::: Source document

Also, YA Tittle died, so that sucks too.
Teams that need Kaepernick: TEN, MIA, CLE, SF, NYJ, BAL, OAK IND, JAX, MIN, NYG, ARI, PIT
Hot seats: Ben McAdoo, John Fox, Hue Jackson, Marvin Lewis, Chuck Pagano, Todd Bowles, Bruce Arians
Teams on Bye: ATL, WSH, DEN, NO
NE 19 - 14 TB [W] Game ball: Stephen Gostkowski If the Patriots can’t give a good Thursday performance then who can? This is not how this game should have ended but Nick Folk’s errant kicking turned this from a 23-19 upset into an ugly loss from a team that just barely outuglied the defending champs.
BUF 16 - 20 CIN [W] Game ball: AJ Green Solid performance all around from the Bengals, who are now only a game back in a division of klutzes. Making the switch to Bill Lazor at offensive coordinator seems to have been the right move, as Cincy’s new schemes give Andy Dalton a little more time to think before he throws. The Bills shouldn’t get too down, but the passing attack was lackluster without Jordan Matthews.
CAR 27 - 24 DET [L] Game ball: Cam Newton An impressive and important victory. Cam played with poise and very few mistakes, earning a crucial tie-breaker over Detroit.  Don’t think that gets him off the hook for what he said about it being weird for a woman to talk routes, though. If he thinks that’s weird, he would be astounded by how much women know about sports but don’t say because men won’t shut the fuck up. Please educate yourself on how women have impacted your sport’s growth and culture, because I promise you it’s more than you think.
LAC 27 - 22 NYG [W] Game ball: Melvin Gordon Like I said, someone had to lose. Makes sense that it’s the team that lost 4 WRs on the same day. OBJ and Brandon Marshall are both out for the season, so a 0-5 with nothing in the cupboard, the G-men are done. Stick a fork in them. It’s just not happening. The Chargers aren’t a whole lot better off, but after 4 weeks of actually competing I bet it’s nice for it to finally end in a victory.
SF 23 - 26 IND OT [W] Game ball: Adam Vinatieri Both the Niners and the Colts played extra periods last week as well, meaning at this point each squad has gone 10 quarters of pro football in the last 8 calendar days. That’s absurd. Any win with Jacoby Brissett at the helm is a gift for the Colts. Every week without a win is a nightmare I’m sure for John Lynch and Kyle Shanahan. Here’s an idea: employ a QB other than Brian Hoyer! Maybe one whose name rhymes with Schmollin Schmappernick.

::::::

**Tasks to carry out:**
- a) In the NFL weekly recap, who receives the game ball for the Bengals' win over Buffalo?
- b) How would you render this sentence from the NFL weekly recap in Spanish: "Making the switch to Bill Lazor at offensive coordinator seems to have been the right move, as Cincy's new schemes give Andy Dalton a little more time to think before he throws."

::: Collected data

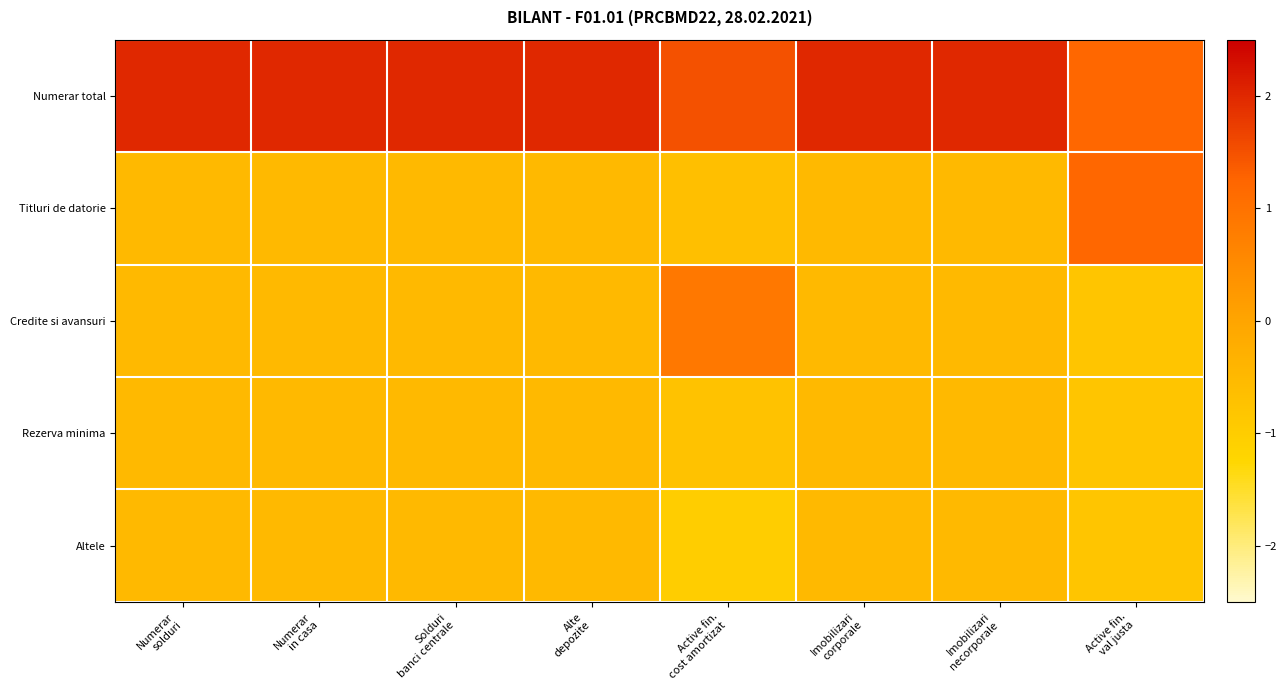

At Alte depozite, list the series in order from largest to smallest.

Numerar total, Titluri de datorie, Credite si avansuri, Rezerva minima, Altele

::::::

**Activity answers:**
- a) AJ Green

- b) El cambio a Bill Lazor como coordinador ofensivo parece haber sido la decisión correcta, ya que los nuevos esquemas de Cincy le dan a Andy Dalton un poco más de tiempo para pensar antes de lanzar.